The team focused on the historic train depot, the current logo design/branding used by the Alvin CVB (Convention and Visitors Bureau), and the possibility of creating a complementary concept to tie these together.

“The team also discussed the agricultural component of the community as well as the oak tree used in the current logo.”

Drafts of several black and white designs modified from the feedback given, according to Roberts.

Staff then presented the logo designs to the community through the online engagement tool, Civil Space, in the form of several community surveys.

A federal grant, entitled the “American Rescue Act Plan” (ARPA) provided the city with a total of $6.6 million, to be used for a variety of projects throughout the city, including “Upgrade to City Website & Rebranding” which allocated $50,000 for that portion of the grant.

Roberts estimates it will take approximately $6,000 of city funds to complete the project to replace logos with the new one, and will require that some things be updated, not limited to uniforms, vehicles, signs on city buildings, police badges, and other places throughout the city.

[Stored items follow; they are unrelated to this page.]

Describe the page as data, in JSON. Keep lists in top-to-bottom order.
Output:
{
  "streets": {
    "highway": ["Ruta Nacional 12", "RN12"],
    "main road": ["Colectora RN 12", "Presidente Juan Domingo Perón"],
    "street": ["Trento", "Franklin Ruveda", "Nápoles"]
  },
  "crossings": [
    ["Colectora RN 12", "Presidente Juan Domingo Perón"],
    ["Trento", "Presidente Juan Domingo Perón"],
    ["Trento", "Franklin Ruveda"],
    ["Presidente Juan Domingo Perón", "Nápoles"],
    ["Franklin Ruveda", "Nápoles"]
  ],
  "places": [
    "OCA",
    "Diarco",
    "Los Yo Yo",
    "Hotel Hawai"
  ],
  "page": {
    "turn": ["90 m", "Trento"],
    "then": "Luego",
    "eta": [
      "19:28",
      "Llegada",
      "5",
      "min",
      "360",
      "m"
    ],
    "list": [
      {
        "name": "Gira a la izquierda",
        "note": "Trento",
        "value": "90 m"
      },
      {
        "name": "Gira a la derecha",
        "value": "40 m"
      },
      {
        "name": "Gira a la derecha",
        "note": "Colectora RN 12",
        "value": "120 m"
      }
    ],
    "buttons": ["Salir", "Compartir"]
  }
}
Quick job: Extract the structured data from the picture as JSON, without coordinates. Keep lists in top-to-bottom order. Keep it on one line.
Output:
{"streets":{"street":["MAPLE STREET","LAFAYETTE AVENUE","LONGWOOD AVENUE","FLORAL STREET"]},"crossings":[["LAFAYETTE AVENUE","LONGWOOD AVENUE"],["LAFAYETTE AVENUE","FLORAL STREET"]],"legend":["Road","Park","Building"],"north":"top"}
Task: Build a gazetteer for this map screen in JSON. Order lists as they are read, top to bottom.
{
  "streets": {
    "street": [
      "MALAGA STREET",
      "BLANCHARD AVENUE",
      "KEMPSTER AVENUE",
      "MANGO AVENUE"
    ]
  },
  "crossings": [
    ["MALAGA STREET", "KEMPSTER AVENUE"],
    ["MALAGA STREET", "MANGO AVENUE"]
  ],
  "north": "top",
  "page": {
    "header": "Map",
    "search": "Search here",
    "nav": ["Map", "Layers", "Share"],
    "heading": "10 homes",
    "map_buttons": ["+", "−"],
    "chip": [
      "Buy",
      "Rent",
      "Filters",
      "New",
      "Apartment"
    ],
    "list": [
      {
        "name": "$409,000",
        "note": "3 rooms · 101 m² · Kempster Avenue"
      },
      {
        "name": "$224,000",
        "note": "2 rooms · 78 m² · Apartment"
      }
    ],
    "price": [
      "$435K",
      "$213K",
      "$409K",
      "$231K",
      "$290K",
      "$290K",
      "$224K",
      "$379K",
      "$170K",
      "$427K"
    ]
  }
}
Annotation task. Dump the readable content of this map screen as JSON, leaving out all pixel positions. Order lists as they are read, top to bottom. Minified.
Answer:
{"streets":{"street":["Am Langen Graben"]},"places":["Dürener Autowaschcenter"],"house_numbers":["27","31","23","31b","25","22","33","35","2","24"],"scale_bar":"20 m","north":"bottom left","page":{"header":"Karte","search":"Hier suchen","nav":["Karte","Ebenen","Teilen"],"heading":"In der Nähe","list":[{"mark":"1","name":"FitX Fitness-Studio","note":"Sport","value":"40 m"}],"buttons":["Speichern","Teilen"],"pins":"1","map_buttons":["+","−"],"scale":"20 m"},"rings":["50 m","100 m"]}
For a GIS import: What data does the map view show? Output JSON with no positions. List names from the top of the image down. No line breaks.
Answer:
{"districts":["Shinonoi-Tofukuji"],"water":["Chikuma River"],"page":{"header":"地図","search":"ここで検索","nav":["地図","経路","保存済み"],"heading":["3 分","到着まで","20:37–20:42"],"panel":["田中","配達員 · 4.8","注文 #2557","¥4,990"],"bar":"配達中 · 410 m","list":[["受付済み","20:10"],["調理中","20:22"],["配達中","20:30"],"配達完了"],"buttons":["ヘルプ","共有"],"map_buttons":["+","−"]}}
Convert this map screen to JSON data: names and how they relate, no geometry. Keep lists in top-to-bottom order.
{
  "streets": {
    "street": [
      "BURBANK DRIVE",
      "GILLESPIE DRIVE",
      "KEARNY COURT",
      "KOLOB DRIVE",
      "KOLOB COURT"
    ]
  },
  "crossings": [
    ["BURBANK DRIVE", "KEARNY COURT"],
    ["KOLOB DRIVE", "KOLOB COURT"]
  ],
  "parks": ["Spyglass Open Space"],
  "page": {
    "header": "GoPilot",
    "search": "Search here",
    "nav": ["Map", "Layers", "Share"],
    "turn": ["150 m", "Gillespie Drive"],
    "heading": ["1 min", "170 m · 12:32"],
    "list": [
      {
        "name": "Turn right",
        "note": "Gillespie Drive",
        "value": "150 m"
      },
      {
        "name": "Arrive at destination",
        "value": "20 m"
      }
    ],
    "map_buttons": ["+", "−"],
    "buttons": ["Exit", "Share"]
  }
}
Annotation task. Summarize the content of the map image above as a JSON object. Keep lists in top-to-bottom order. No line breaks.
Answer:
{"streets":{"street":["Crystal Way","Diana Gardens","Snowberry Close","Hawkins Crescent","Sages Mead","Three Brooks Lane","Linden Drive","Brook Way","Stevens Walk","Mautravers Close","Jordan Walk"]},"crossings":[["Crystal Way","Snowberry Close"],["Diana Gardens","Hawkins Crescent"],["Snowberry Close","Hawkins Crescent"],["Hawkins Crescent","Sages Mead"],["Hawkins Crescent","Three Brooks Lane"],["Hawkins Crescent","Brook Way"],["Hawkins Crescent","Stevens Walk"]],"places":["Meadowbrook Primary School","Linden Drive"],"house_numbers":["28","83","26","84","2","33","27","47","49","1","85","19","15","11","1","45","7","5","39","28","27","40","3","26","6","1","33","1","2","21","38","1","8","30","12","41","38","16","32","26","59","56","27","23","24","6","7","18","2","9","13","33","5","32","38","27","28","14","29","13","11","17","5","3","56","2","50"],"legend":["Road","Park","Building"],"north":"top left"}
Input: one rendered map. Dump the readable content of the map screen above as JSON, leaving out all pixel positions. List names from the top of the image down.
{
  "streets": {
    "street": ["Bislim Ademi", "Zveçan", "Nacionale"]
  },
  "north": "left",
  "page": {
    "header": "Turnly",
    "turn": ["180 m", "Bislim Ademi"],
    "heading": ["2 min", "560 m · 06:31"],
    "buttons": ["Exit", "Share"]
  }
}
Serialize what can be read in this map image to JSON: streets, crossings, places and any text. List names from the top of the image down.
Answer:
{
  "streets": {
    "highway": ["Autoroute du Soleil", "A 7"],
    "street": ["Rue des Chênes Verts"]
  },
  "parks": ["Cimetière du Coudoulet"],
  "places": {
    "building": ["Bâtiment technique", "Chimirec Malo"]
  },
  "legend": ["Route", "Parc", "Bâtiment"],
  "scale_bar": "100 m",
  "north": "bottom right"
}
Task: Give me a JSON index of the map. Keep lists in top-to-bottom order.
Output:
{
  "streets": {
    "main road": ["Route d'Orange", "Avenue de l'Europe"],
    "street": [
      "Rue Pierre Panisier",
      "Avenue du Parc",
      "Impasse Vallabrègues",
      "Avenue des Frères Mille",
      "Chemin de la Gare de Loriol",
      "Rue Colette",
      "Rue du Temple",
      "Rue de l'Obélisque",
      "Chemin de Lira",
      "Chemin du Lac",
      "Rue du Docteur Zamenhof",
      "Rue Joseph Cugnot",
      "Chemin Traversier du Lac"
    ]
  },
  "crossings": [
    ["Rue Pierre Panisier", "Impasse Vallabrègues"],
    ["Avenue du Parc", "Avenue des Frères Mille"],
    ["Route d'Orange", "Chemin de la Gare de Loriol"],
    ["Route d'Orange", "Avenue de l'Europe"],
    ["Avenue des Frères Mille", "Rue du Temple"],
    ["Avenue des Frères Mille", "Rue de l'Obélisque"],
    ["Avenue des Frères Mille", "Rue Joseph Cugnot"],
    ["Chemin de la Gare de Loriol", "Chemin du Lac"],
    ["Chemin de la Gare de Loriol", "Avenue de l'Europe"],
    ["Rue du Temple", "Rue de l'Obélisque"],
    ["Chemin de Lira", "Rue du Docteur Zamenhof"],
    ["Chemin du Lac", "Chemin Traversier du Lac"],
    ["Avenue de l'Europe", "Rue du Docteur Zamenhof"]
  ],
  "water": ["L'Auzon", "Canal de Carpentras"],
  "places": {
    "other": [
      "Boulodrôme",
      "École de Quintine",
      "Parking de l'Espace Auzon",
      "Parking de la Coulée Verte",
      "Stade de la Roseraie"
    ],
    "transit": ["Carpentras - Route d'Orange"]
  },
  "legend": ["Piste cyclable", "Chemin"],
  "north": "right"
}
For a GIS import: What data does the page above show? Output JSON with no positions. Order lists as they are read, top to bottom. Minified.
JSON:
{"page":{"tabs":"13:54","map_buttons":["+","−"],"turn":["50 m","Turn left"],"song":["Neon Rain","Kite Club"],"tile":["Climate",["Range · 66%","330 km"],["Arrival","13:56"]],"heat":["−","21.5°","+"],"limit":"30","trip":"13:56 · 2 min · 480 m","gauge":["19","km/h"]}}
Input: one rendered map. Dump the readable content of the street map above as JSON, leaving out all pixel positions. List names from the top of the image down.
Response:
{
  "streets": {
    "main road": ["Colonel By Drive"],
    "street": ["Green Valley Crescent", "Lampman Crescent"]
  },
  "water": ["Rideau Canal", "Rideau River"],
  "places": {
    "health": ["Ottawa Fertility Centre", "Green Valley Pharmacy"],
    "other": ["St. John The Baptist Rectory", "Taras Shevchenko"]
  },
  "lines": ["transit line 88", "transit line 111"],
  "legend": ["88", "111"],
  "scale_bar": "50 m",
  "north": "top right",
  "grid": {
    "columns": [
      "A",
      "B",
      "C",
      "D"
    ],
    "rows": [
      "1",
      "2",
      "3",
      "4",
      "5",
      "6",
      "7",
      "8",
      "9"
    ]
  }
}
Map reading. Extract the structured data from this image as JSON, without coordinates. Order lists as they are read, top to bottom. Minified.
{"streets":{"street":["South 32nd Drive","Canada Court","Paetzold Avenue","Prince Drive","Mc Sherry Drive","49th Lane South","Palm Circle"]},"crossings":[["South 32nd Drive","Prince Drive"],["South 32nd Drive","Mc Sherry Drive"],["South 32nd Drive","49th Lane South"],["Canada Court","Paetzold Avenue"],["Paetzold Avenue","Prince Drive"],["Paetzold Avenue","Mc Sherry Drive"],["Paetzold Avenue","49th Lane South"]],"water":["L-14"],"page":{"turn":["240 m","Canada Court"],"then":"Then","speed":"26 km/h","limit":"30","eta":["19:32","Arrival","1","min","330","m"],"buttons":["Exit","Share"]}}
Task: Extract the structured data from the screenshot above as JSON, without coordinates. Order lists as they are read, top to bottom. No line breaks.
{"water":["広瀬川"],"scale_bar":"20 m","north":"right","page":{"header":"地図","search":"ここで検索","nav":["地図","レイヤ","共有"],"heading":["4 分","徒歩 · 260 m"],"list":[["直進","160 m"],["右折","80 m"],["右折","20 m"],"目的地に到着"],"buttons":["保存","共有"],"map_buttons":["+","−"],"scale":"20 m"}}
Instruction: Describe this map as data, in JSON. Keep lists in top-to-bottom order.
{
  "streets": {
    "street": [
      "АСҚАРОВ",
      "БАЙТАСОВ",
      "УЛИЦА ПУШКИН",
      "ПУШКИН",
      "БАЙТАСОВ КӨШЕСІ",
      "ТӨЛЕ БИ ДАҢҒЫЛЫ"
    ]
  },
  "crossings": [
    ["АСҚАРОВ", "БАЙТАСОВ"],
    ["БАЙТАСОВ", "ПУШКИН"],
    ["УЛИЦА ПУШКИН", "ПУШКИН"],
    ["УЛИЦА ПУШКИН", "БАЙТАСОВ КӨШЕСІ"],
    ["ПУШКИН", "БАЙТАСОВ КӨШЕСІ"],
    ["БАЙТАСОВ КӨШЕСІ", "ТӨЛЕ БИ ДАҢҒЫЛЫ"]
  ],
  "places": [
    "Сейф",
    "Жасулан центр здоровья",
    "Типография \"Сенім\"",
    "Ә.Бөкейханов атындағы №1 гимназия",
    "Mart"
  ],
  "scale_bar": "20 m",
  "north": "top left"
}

The updating from one logo to another will be a phased in transition and will not take place at one time, according to Roberts.

She also noted that not all items using the current logo “have” to be changed and reiterated that there will be minimal costs associated with replacing the old logo used across the City, which cannot be funded by ARPA funds.

The federal money, an economic stimulus bill passed by Congress and signed into law in 2021, provided a total of $1.9 trillion to be used in a variety of ways in different areas of the country.

A breakdown of categories listed in the grant for funding in Alvin include the renovation of the website as well as microfiber lines at city buildings.

Although Roberts could not say exactly how much of the $50,000 would be left after those expenses, she said there would be some money left, and felt that another $6,000 from the city’s budget should cover the cost of replacing the logo, anticipating that the process could take some time to complete.

Meanwhile, the older logo would be used until replaced by the new one.